In that context, the low end of a build — the damage it can maintain while staying alive — is often a better predictor of success than the absolute peak.
The trial dummy is a useful ruler.
The issue is assuming the ruler’s maximum mark tells you more than its minimum usable range.
Being good on a stationary target does not mean you will be good in content.
Friendly-assasin81 wrote: »Damage is nothing compared to mechanics. I see pug groups boasting about how much damage they got, but the same people keep being dead on the floor doing nothing towards mechanics. All you need lots of damage for is speed runs and dps checks on a boss. The rest is mechanics.
So if you are one of the "i got 190k dps on a dummy" people, Learn the mechanics and then you can start boasting about it.
Except when damage is so high mechanics don’t happen. Albeit, you have to know WHEN to burn for that to happen.
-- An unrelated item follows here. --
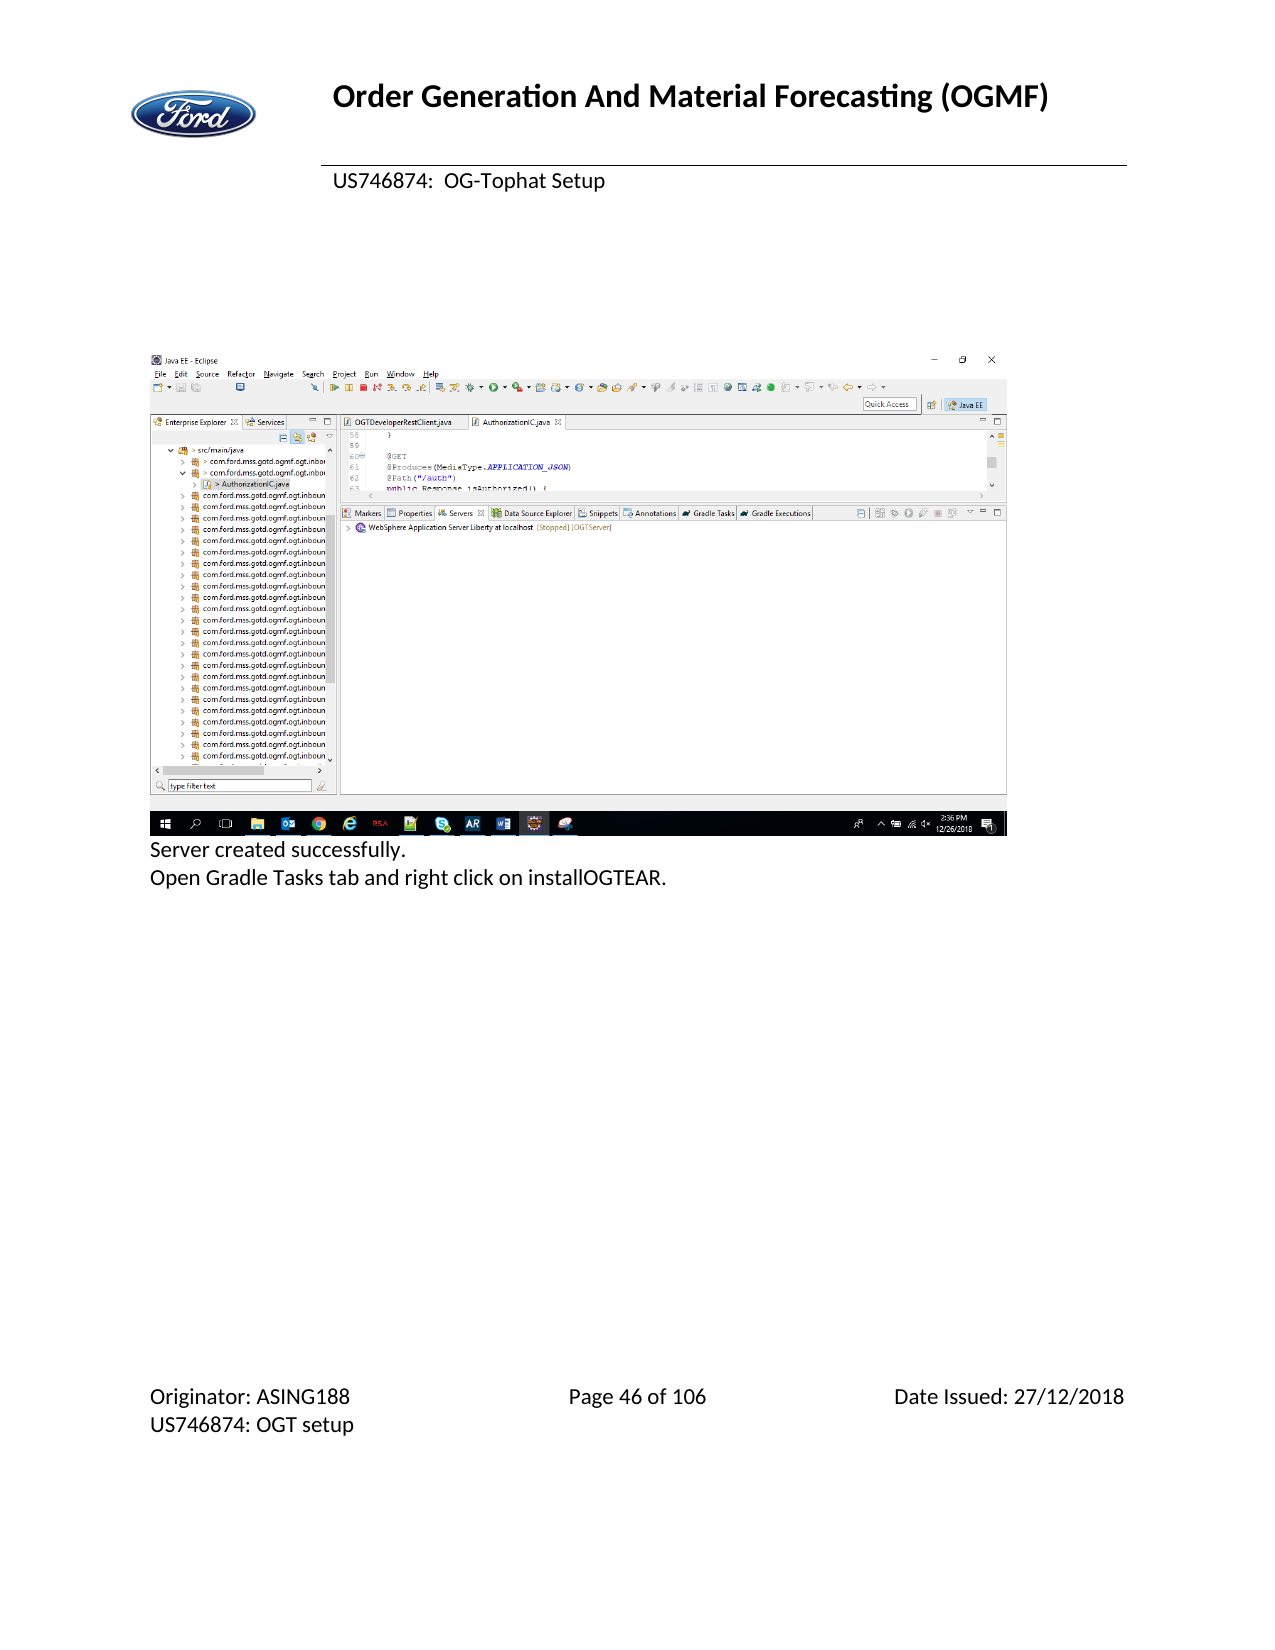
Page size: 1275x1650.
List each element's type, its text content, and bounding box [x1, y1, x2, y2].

twisttop138 wrote: »Friendly-assasin81 wrote: »Damage is nothing compared to mechanics. I see pug groups boasting about how much damage they got, but the same people keep being dead on the floor doing nothing towards mechanics. All you need lots of damage for is speed runs and dps checks on a boss. The rest is mechanics.
So if you are one of the "i got 190k dps on a dummy" people, Learn the mechanics and then you can start boasting about it.
Except when damage is so high mechanics don’t happen. Albeit, you have to know WHEN to burn for that to happen.
This is true. Also, while I'm not a high level player, I consider myself quite mid level, I am in a guild with very high level players that do the awesome perfectas and score pushes. In our discord or guild chat I'll tell ya one thing I don't see. People boasting about how good they are. I see people posting parses so they can be examined and helped to improve. I see excellent advice being given. And some light ribbing but mostly just dedicated players who enjoy the game and doing things at a high level. If people are having this experience in pugs, I know it can be rough in these ESO streets, take some time to find a group that fits your needs. You'll never go back to that pug life.
Just a reminder. (AFAIK) Console still doesn't have access to CMX. We have Hodor Reflexes, and Battle Scrolls. I haven't used Hodor, and am just now starting to use Battle Scrolls. BS will let you see things like how was your uptime for buffs, and your in-fight DPS/healing (and the DPS/healing of others with the add-on installed) but there isn't a way to get a beautiful summary like CMX gives.